■ **Exercise description**
Only one stretch of the listing below is wanted. Begin at the line that has "This section contains", stop after the line that has "- A quick reference", and repeat every line in between exactly.

****

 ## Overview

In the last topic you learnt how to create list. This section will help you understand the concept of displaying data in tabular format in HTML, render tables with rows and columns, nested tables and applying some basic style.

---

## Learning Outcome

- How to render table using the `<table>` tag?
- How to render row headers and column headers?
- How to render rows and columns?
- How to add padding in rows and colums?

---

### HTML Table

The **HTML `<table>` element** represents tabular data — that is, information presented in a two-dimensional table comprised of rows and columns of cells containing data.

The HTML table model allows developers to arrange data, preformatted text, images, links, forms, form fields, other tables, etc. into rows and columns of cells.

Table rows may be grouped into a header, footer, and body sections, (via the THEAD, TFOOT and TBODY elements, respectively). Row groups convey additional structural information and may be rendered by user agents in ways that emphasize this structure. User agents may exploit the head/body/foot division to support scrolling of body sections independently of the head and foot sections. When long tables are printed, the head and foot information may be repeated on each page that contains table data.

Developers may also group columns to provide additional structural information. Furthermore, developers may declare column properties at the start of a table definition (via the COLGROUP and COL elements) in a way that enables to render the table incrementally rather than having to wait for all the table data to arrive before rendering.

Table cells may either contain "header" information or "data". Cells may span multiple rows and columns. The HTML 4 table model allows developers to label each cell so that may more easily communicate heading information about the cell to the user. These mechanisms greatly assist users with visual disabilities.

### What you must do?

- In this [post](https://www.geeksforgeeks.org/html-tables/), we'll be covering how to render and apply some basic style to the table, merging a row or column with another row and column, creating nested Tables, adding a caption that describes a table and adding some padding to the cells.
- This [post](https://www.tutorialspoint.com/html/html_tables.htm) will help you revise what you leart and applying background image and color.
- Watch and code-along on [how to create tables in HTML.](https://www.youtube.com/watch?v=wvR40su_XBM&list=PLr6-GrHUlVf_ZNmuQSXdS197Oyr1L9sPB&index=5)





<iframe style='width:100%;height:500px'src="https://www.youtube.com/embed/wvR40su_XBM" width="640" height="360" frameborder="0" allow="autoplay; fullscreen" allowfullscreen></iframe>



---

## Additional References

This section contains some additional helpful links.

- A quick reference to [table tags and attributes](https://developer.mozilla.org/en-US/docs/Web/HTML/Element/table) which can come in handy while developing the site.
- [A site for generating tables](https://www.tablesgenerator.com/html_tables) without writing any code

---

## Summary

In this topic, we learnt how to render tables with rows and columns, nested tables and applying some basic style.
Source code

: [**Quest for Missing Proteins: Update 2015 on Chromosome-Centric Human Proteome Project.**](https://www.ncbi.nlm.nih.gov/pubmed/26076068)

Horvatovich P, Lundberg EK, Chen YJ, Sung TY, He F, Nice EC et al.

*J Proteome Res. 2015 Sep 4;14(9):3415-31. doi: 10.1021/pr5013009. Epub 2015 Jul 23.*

****

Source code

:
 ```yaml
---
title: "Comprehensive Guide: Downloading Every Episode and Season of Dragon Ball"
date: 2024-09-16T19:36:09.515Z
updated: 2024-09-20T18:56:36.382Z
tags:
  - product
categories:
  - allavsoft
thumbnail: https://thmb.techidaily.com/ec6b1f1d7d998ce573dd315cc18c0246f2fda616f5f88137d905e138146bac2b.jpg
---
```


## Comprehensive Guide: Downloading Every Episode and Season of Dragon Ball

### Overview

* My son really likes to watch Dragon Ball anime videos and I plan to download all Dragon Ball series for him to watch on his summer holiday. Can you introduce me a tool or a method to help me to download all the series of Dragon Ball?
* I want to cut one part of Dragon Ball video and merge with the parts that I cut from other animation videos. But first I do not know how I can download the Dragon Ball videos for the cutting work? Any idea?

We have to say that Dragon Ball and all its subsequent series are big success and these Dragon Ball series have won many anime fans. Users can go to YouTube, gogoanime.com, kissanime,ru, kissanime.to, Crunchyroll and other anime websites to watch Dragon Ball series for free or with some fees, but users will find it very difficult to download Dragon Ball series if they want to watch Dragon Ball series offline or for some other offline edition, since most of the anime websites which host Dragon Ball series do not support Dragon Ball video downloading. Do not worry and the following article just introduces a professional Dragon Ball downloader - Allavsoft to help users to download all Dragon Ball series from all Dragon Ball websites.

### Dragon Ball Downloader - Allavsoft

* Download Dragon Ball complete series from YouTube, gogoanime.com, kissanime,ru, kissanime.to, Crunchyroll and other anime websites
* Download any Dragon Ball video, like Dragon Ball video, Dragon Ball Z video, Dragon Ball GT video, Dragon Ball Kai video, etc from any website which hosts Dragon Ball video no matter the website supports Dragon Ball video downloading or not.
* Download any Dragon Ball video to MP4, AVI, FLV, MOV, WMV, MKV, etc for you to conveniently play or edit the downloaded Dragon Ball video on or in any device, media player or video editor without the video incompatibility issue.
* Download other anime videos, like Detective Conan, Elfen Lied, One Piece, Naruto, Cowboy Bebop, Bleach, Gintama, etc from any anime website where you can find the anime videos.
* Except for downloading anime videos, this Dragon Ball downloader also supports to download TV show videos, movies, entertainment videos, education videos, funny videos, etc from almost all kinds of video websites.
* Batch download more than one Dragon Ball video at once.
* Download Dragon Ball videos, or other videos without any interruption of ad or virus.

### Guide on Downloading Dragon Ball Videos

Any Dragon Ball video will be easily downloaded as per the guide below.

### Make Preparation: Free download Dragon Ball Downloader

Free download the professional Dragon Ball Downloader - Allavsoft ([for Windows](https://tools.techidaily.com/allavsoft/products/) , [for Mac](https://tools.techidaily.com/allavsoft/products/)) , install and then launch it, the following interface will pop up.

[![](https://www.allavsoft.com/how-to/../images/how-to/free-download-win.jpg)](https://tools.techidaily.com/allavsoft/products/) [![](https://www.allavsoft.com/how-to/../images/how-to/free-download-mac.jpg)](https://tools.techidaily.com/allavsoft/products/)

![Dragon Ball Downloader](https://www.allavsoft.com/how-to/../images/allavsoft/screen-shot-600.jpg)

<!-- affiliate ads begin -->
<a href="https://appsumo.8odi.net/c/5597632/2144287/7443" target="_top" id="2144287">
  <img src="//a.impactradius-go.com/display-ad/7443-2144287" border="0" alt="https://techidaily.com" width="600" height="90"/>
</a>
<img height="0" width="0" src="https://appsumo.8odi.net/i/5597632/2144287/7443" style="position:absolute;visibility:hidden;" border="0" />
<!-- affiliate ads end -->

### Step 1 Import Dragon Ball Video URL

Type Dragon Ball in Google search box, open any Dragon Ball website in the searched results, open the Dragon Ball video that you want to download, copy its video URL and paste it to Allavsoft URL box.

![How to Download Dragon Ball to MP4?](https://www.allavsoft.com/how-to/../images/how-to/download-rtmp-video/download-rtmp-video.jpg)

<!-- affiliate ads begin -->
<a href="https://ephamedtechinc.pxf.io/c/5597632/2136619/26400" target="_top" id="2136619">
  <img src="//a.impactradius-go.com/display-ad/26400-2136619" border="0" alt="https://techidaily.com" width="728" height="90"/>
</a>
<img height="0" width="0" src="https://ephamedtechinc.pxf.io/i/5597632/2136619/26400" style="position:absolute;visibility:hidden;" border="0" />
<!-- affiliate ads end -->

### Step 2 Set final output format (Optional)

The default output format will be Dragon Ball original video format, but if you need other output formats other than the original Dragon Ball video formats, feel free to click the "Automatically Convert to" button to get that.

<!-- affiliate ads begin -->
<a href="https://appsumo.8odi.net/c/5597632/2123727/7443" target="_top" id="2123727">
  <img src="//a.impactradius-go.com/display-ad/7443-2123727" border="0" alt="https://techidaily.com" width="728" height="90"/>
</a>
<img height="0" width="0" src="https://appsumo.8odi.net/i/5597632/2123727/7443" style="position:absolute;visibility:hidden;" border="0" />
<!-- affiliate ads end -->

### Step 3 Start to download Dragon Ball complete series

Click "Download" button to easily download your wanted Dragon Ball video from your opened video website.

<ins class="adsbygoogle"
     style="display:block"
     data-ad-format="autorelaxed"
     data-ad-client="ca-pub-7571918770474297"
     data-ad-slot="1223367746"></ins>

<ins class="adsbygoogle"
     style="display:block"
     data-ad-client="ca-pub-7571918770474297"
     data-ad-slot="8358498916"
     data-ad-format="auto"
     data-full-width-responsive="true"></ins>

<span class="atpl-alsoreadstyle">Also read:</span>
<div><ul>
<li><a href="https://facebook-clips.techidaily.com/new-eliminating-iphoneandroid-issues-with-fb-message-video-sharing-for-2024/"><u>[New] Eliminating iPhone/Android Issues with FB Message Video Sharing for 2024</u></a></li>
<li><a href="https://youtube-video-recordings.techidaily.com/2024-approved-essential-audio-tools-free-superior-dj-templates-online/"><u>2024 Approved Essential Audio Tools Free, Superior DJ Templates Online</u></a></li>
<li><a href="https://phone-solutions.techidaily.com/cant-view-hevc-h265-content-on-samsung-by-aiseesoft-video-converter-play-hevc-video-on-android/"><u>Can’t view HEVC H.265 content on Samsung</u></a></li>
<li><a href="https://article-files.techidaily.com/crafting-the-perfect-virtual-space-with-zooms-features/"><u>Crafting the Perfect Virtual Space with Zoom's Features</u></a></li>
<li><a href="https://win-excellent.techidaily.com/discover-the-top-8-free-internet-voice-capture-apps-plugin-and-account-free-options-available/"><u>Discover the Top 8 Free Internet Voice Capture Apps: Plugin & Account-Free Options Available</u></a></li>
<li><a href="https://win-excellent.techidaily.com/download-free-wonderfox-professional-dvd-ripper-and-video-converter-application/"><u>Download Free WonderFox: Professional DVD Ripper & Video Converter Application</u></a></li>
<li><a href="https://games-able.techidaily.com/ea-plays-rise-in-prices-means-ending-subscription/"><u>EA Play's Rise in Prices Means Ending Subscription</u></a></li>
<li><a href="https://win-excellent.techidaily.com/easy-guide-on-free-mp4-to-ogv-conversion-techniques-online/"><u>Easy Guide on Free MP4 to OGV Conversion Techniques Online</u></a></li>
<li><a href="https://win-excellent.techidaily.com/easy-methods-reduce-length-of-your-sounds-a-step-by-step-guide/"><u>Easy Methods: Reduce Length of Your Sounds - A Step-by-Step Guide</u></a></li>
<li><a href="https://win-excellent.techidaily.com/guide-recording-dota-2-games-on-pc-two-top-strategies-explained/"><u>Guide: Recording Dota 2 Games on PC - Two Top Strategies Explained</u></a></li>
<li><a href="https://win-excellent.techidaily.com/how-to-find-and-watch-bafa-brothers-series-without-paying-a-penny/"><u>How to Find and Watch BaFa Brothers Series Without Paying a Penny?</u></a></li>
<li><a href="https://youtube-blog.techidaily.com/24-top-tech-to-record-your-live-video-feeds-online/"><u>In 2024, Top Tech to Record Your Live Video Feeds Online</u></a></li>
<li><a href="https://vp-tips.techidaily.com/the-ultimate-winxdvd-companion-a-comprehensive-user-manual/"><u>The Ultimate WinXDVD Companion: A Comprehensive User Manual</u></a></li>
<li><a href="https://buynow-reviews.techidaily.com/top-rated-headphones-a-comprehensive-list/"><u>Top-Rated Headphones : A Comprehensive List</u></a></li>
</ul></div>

****

■ **Written response**
This section contains some additional helpful links.

- A quick reference to [table tags and attributes](https://developer.mozilla.org/en-US/docs/Web/HTML/Element/table) which can come in handy while developing the site.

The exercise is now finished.